In the late sixties, two psychologists teamed up to explore the mysteries of attraction and intimacy.
They couldn’t have imagined they would discover a formula that has been proven repeatedly to help break down emotional barriers, bringing people closer together.
Adapted from an article by Yasmin Anwar, Media Relations, UC Berkeley
Creating love in the lab
Around the time of the Summer of Love in 1967, Arthur Aron, then a UC Berkeley graduate student in psychology, kissed fellow student Elaine Spaulding in front of Dwinelle Hall.
What they felt at that moment was so profound that they soon married and teamed up to investigate the mysteries of attraction and intimacy.
“I fell in love very intensely,” said Aron, a visiting scholar at UC Berkeley and research professor at Stony Brook University in New York. “Given that I was studying social psychology, just for fun I looked for the research on love, but there was almost none.” So he took it on.
Questions that spark intimacy
In the nearly 50 years that Arthur and Elaine Aron have studied love, they have developed three dozen questions to create closeness in a lab setting. The result is not unlike the accelerated intimacy that can happen between strangers on an airplane or other close quarters.
Those original 36 questions have broken down emotional barriers between thousands of strangers, resulting in friendships, romance — and even some marriages.
Here is the first set of 12 questions, and you can see (all 36 questions here.)
1. Given the choice of anyone in the world, whom would you want as a dinner guest?
2. Would you like to be famous? In what way?
3. Before making a telephone call, do you ever rehearse what you are going to say? Why?
4. What would constitute a “perfect” day for you?
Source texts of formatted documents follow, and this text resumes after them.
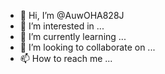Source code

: - 👋 Hi, I’m @AuwOHA828J
- 👀 I’m interested in ...
- 🌱 I’m currently learning ...
- 💞️ I’m looking to collaborate on ...
- 📫 How to reach me ...

<!---
AuwOHA828J/AuwOHA828J is a ✨ special ✨ repository because its `README.md` (this file) appears on your GitHub profile.
You can click the Preview link to take a look at your changes.
--->
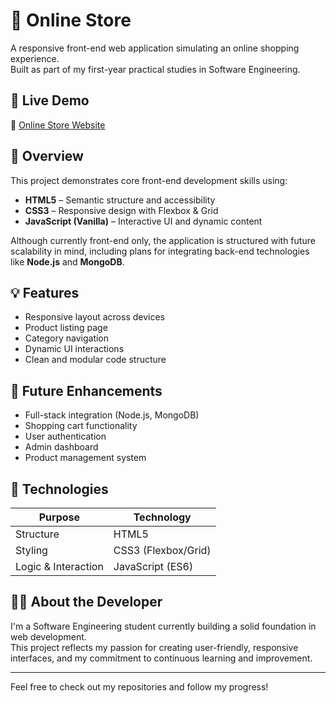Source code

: # 🛒 Online Store

A responsive front-end web application simulating an online shopping experience.  
Built as part of my first-year practical studies in Software Engineering.

## 🚀 Live Demo

🔗 [Online Store Website](https://netanel1010.github.io/online-store/)

## 📌 Overview

This project demonstrates core front-end development skills using:

- **HTML5** – Semantic structure and accessibility  
- **CSS3** – Responsive design with Flexbox & Grid  
- **JavaScript (Vanilla)** – Interactive UI and dynamic content  

Although currently front-end only, the application is structured with future scalability in mind, including plans for integrating back-end technologies like **Node.js** and **MongoDB**.

## 💡 Features

- Responsive layout across devices  
- Product listing page  
- Category navigation  
- Dynamic UI interactions  
- Clean and modular code structure

## 🧠 Future Enhancements

- Full-stack integration (Node.js, MongoDB)  
- Shopping cart functionality  
- User authentication  
- Admin dashboard  
- Product management system

## 📁 Technologies

| Purpose             | Technology         |
|---------------------|--------------------|
| Structure           | HTML5              |
| Styling             | CSS3 (Flexbox/Grid)|
| Logic & Interaction | JavaScript (ES6)   |

## 👨‍💻 About the Developer

I'm a Software Engineering student currently building a solid foundation in web development.  
This project reflects my passion for creating user-friendly, responsive interfaces, and my commitment to continuous learning and improvement.

---

Feel free to check out my repositories and follow my progress!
5. When did you last sing to yourself? To someone else?
6. If you were able to live to the age of 90 and retain either the mind or body of a 30-year-old for the last 60 years of your life, which would you want?
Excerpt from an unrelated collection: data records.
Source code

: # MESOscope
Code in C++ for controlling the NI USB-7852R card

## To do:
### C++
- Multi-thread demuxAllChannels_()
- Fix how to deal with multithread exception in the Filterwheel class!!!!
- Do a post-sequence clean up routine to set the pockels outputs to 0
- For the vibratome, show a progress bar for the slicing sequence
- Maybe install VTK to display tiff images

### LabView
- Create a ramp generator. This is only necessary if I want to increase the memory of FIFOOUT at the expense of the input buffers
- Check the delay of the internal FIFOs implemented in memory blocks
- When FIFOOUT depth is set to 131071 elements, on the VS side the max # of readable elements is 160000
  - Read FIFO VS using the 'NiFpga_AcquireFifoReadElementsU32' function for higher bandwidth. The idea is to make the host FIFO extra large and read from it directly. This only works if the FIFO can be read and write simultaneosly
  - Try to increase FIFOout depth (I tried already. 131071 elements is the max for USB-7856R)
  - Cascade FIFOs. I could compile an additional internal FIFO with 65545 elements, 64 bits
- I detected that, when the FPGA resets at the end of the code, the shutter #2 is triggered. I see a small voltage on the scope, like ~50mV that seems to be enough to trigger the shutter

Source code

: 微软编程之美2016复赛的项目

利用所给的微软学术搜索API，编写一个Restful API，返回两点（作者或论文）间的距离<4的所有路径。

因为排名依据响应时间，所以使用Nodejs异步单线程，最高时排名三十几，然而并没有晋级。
7. Do you have a secret hunch about how you will die?
8. Name three things you and your partner appear to have in common.
9. For what in your life do you feel most grateful?
10. If you could change anything about the way you were raised, what would it be?
11. Take four minutes and tell your partner your life story in as much detail as possible.
12. If you could wake up tomorrow having gained any one quality or ability, what would it be?
Rekindling old flames
A modern adaptation of the 36-question method brings together two couples who don’t know one another, and each of the four participants must answer the questions out loud. This variation was filmed for a 2015 Valentine’s Day segment on NBC’s Today Show.
Deepest hopes and dreams
Aron, who handed out the question cards for the on-camera experiment, hopes the segment captures the poignancy of the pairs revealing their deepest hopes, dreams and worries. The questions come in three sets of 12 and grow increasingly intense, though participants need not divulge more than they’re comfortable revealing.
“When I came in towards the end of each set of questions, there were people crying and talking so openly. It was amazing,” he said. “They all seemed really moved by it.”
Aron and fellow researchers used the two-couples approach last year in a study on how “self-disclosure” can rekindle romance in long-term couples.
“The theory is, when you’re first in a romantic relationship, there’s an intense excitement, but then you grow used to each other,” Aron said. “If you do something new and challenging, that reminds you of how exciting it can be with your partner, it makes your relationship better.”
Speeding up intimacy among strangers
The Arons, who live in Tiburon, California — and whose son, Elijah, works in the television industry in Los Angeles — have experimented with this format themselves, using it to deepen connections with their couple friends: “It’s a great way to spend an evening,” Aron said.
Originally formulated for a 1997 study called “The Experimental Generation of Interpersonal Closeness,” the 36 questions, or variations thereof, have been used in hundreds of studies, including several by UC Berkeley psychologist Rodolfo Mendoza-Denton, who studies cross-race friendships, among other things.
Aron uses the questions regularly in his lectures and freshman classes, pairing up students randomly or experimenting with cross-race friendships to better understand prejudice. The questions have even been used to improve understanding between police officers and community members in cities where tensions run high.
Whether this sense of closeness can last in a real-world setting is not guaranteed. While some connections that began in a lab endure, others run their course, just as in real life.
Interestingly, when the Arons first looked into how to manipulate a sense of closeness in a lab setting, they were not looking at the romantic implications.
“We had not created the 36 questions to help you fall in love,” wrote Elaine Aron in a Psychology Today post.
“To do a good job of that, we would have needed to do a study with people who, above all, came into it really wanting to fall in love, and we were not in that business,” she wrote.
“More important, we would need to follow up over time to know if the relationships lasted, an expensive process, and funding research on love is not easy.”
Nonetheless, that Summer of Love feeling that inspired Aron to study the underlying mechanisms of intimacy continues as he works on numerous studies and projects, many of which require the 36-question approach.
As for his answer to Question No. 1: Given the choice of anyone in the world, whom would you want as a dinner guest? He shrugged and pondered.
“Socrates,” he said. “Presuming I could get him alive.”